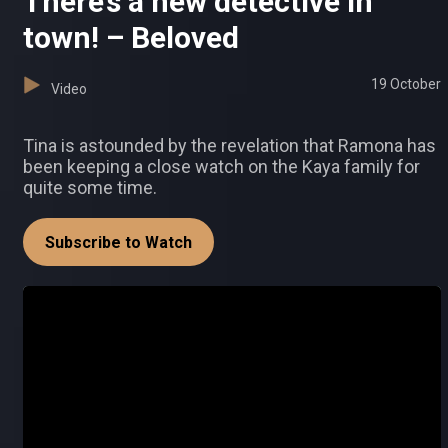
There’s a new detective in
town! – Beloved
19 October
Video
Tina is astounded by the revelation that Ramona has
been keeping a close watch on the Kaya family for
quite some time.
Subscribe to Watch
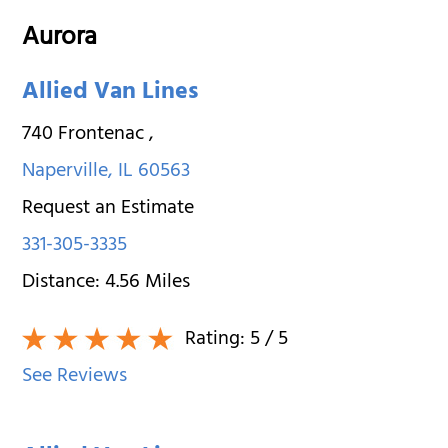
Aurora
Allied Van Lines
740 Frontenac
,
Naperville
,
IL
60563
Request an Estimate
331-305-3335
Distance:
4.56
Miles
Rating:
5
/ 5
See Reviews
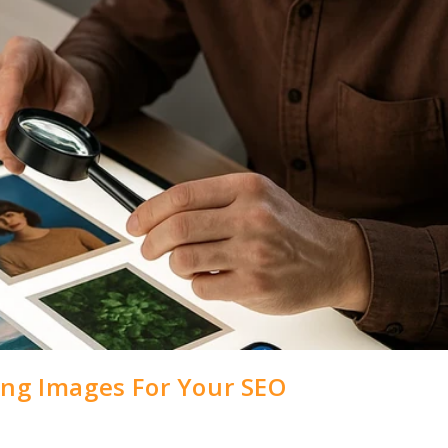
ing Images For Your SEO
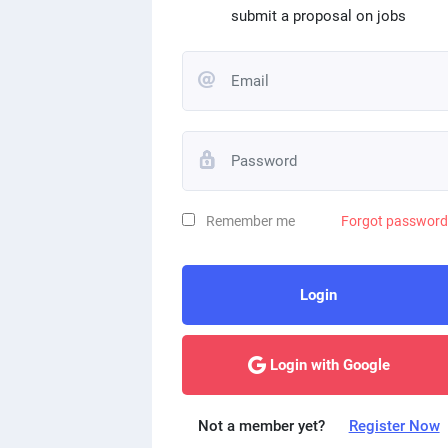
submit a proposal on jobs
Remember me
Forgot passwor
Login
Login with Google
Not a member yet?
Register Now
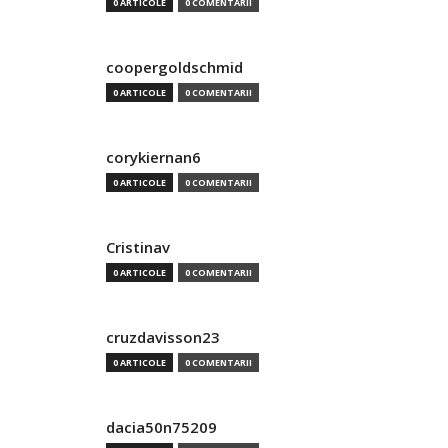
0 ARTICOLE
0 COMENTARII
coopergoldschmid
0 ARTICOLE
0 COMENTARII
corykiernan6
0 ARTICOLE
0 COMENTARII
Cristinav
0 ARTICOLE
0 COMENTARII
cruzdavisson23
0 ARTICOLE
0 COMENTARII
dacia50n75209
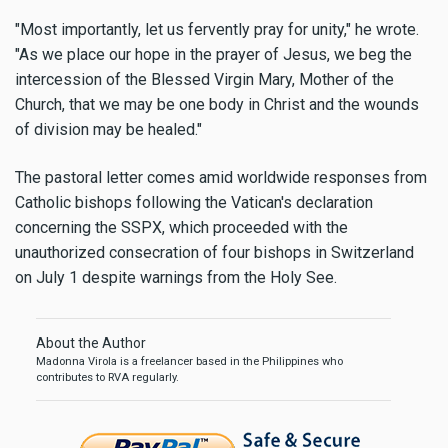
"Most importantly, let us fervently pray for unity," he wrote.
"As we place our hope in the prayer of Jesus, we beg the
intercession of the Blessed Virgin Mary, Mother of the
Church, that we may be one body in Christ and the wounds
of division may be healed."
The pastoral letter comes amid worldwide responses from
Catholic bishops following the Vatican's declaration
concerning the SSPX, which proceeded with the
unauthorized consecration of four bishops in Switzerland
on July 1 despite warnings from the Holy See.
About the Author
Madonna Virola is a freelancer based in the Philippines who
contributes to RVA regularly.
☆ ☆ ☆ ☆ ☆ ☆ ☆
## PROBLEM
The data above should be returned in full, exactly as written, apart from its images.

## SOLUTION FOR THIS PROBLEM
There’s a new detective in
town! – Beloved
19 October
Video
Tina is astounded by the revelation that Ramona has
been keeping a close watch on the Kaya family for
quite some time.
Subscribe to Watch
Aurora
Allied Van Lines
740 Frontenac
,
Naperville
,
IL
60563
Request an Estimate
331-305-3335
Distance:
4.56
Miles
Rating:
5
/ 5
See Reviews
ing Images For Your SEO
submit a proposal on jobs
Remember me
Forgot passwor
Login
Login with Google
Not a member yet?
Register Now
0 ARTICOLE
0 COMENTARII
coopergoldschmid
0 ARTICOLE
0 COMENTARII
corykiernan6
0 ARTICOLE
0 COMENTARII
Cristinav
0 ARTICOLE
0 COMENTARII
cruzdavisson23
0 ARTICOLE
0 COMENTARII
dacia50n75209
"Most importantly, let us fervently pray for unity," he wrote.
"As we place our hope in the prayer of Jesus, we beg the
intercession of the Blessed Virgin Mary, Mother of the
Church, that we may be one body in Christ and the wounds
of division may be healed."
The pastoral letter comes amid worldwide responses from
Catholic bishops following the Vatican's declaration
concerning the SSPX, which proceeded with the
unauthorized consecration of four bishops in Switzerland
on July 1 despite warnings from the Holy See.
About the Author
Madonna Virola is a freelancer based in the Philippines who
contributes to RVA regularly.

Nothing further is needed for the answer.